Wira sebenarnya mengenal direktur utama Palapa Konstruksi sejak masih kuliah. Beliau dulunya kepala unit di tempatnya kerja praktik dulu. Wira sempat bekerja di perusahaan itu selama setahun setelah lulus kuliah lalu pindah berkat ajakan saudara angkatnya mengikuti tes Kepolisian. Setelah lama tidak jumpa, mereka bertemu kembali di titik terendah dalam hidupnya.
Hidup Wira hancur setelah kepergian Marini secara misterius. Dia nyaris hilang akal sehatnya. Dia tinggalkan pekerjaan lamanya demi mengasuh kedua anaknya yang masih sangat kecil. Terlebih Abay yang saat itu masih 4 tahun. Wira berusaha bekerja serabutan tanpa harus meninggalkan anak bungsunya yang selalu menangis kencang setiap kali ditinggal pergi.
Pertemuan kembali Wira dan Pak Direktur bermula sewaktu mengurusi biaya sekolah Ressa. Wira terpaksa berutang sana-sini demi biaya sekolah putrinya yang baru masuk SD. Saat itu, Palapa Konstruksi juga membuka lowongan pekerjaan. Pak Direktur lalu menawarinya bekerja di sana tanpa harus meninggalkan anak-anaknya lebih lama.
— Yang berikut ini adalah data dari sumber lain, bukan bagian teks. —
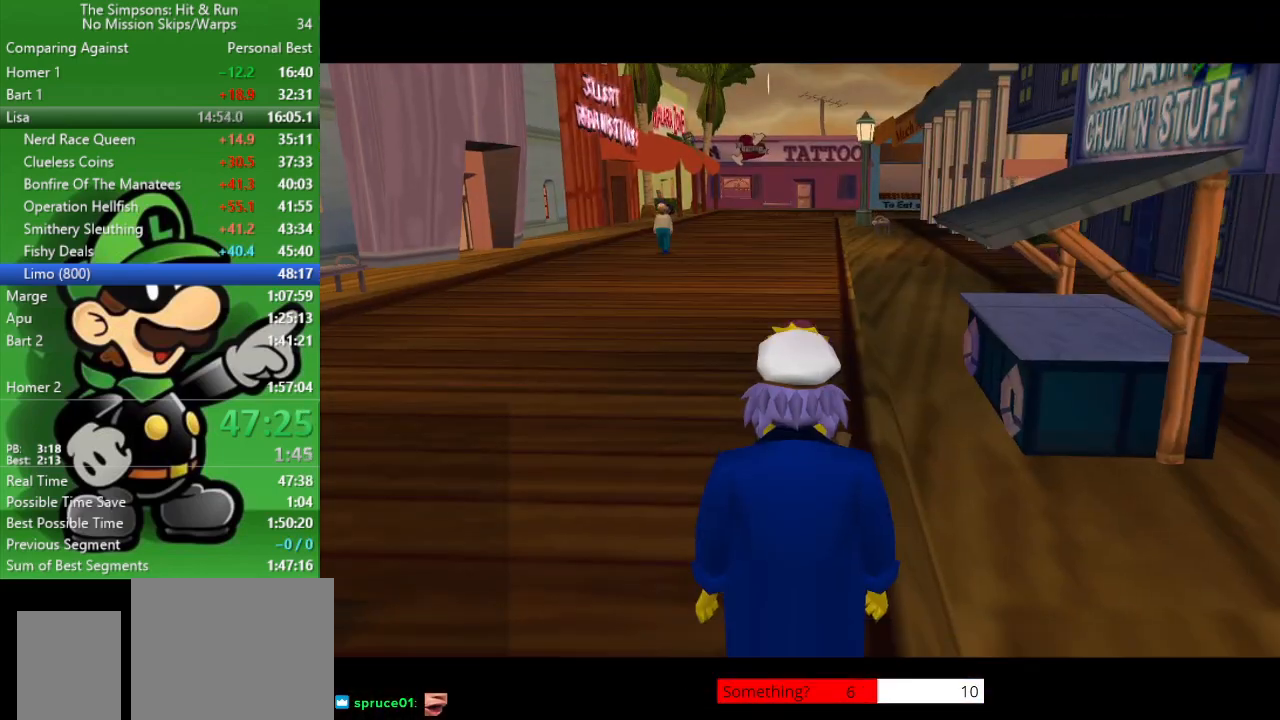
{"buttons": ["R2"], "left_stick": "left", "right_stick": "left", "events": [[17, "R1", "up"], [133, "CIRCLE", "up"], [283, "right_stick", "left"], [367, "left_stick", "left"], [483, "R2", "down"]]}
Wira pun bekerja di sana sebagai office boy. Dia sering membawa Abay kecil ke kantor. Bocah kecil itu menjadi semangatnya agar bekerja keras hingga meraih posisi seperti sekarang.
"Oh ya. Minggu ini ada outing day. Bawa saja anakmu ke sana. Dia mungkin akan bosan bila terus di rumah."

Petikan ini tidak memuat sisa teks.